提供テキスト >>
+ + +

すべては谷岡学長の怒りから始まった

「私の怒りは沸点に達しました」

記者会見を開いた至学館大学の谷岡郁子学長が言った。3月15日のことだ。それはどうやら、前日フジテレビ『バイキング』で言った、私の発言に向けられたものだった。

女子レスリングのパワハラ問題が報じられる中、「告発した側の田南部力コーチにも、告発された栄和人コーチにも、2020東京五輪を目指すレスリング選手のお嬢さんがいる」と指摘した。関係者や熱心なファンはもちろん知っている事実だが、テレビで指摘したのは私が最初だったかもしれない。それを聞いて谷岡学長は憤慨した。

開催が迫っていたワールドカップ高崎大会の日本代表に栄コーチの長女・栄希和さんが選ばれていた。昨年の日本選手権でベスト4に入れなかった希和さんが選ばれたことに一部で疑問の声が上がっていた、いくつかの中傷も寄せられていたらしい。それで希和さん自身が深く悩み、「辞退すべきか」と学長に相談をしていた。谷岡学長は、1月のヤリギン国際大会で準優勝を飾った希和さんに「自信を持って出場すればいい」と励ましていた。その矢先だから、お嬢さんの存在を指摘しただけで不愉快になられたのだろう。それが、間接的ではあるが、谷岡学長と私の接点の始まりだった。

「そもそも伊調さんは選手なんですか?」

+ + +

取り組む課題 >>
A. 女子レスリングのパワハラ問題をめぐる文章について、次の三つの記述がそれぞれ合っているかを判定してください。各記述には「はい」か「いいえ」で答え、判断の根拠となる箇所を文章からそのまま引用すること。(i) 谷岡学長の記者会見は3月15日に開かれた。(ii) 栄希和さんは昨年の日本選手権でベスト4に入った。(iii) 栄希和さんは1月のヤリギン国際大会で優勝した。
B. 女子レスリングのパワハラ問題をめぐる文章を、最後の見出し「「そもそも伊調さんは選手なんですか?」」の後から続けて書いてください。

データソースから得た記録
+ + +

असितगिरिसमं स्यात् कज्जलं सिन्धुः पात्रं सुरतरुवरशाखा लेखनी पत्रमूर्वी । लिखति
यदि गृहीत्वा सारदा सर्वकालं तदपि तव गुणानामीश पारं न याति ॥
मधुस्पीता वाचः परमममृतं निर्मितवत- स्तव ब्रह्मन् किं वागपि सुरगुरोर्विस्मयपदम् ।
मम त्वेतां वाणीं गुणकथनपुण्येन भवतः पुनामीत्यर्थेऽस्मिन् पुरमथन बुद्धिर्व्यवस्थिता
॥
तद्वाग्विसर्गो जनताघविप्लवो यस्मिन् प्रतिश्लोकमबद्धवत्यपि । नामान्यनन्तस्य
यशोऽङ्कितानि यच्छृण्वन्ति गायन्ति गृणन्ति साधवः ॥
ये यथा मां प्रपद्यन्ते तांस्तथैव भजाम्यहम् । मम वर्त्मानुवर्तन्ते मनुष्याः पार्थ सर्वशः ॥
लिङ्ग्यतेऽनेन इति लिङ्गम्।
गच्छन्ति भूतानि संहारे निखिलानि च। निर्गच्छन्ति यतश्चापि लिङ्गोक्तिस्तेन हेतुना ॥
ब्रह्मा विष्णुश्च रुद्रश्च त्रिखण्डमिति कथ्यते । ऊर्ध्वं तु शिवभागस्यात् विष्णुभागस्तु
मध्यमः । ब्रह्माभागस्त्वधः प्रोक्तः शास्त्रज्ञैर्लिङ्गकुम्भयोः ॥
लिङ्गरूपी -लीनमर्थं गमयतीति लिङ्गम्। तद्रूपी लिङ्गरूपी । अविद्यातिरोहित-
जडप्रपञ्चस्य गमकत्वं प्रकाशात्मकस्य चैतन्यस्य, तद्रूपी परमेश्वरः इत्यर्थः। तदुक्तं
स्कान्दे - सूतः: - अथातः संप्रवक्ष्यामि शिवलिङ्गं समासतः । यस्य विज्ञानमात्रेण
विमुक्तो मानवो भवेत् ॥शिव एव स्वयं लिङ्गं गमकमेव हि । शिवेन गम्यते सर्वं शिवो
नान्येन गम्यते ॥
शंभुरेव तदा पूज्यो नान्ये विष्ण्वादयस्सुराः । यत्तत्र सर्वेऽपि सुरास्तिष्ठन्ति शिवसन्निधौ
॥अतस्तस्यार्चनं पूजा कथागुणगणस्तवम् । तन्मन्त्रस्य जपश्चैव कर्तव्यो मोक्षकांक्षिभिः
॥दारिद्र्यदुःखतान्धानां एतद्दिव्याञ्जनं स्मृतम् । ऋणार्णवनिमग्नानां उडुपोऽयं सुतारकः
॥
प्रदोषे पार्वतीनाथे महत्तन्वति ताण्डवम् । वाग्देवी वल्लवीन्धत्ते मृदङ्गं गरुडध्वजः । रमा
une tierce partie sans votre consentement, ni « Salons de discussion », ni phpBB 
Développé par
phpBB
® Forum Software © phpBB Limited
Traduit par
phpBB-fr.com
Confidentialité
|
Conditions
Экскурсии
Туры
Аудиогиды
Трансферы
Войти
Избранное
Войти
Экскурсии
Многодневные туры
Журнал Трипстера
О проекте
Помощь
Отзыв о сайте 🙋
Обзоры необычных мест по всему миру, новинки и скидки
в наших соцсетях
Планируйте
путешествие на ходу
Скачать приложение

+ + +

各課題の結果 >>
A.
(i) はい。「3月15日のことだ。」
(ii) いいえ。「昨年の日本選手権でベスト4に入れなかった希和さん」
(iii) いいえ。「1月のヤリギン国際大会で準優勝を飾った希和さん」

B.
強烈な表現が日本中を驚かせ、憤らせ、谷岡学長は伊調馨さんを案じる日本中の人たちの敵役になった。その後は連日、私が出演する番組でも谷岡学長批判が続き、発言者のほぼ全員が「谷岡学長こそがパワハラそのものだ」といった感想で一致していた。私も、谷岡学長を非難するひとりだった、いやその急先鋒だったと言うべきだろう。ところが、出演者たちが日増しにエキサイトし、「そもそも谷岡さんは学長なんですか?」といった発言が大受けする雰囲気の中で、私は次第に批判の声を上げ続けることができない気持ちになっていった。なぜなら、谷岡学長に一度もお会いしたことがない……。知らない人を、印象だけで叩き続ける自分を許せない気持ちが心の大半を占めるようになった。

栄希和選手(中央)とセコンドについた吉田沙保里選手(右) (C)Getty Images

“パワハラの権化”から語られた「自信」と「情熱」

ずいぶん前だが、一度だけ至学館大学(当時は中京女子大)の道場に取材に行った経験がある。栄監督にお会いして話を聞いた。まだ学生だった吉田沙保里選手、伊調馨選手らの練習風景を見せてもらった。厳しい練習内容に見えたが、選手が汗びっしょりになりながら目を輝かせ、はつらつと取り組んでいる姿が印象に刻まれた。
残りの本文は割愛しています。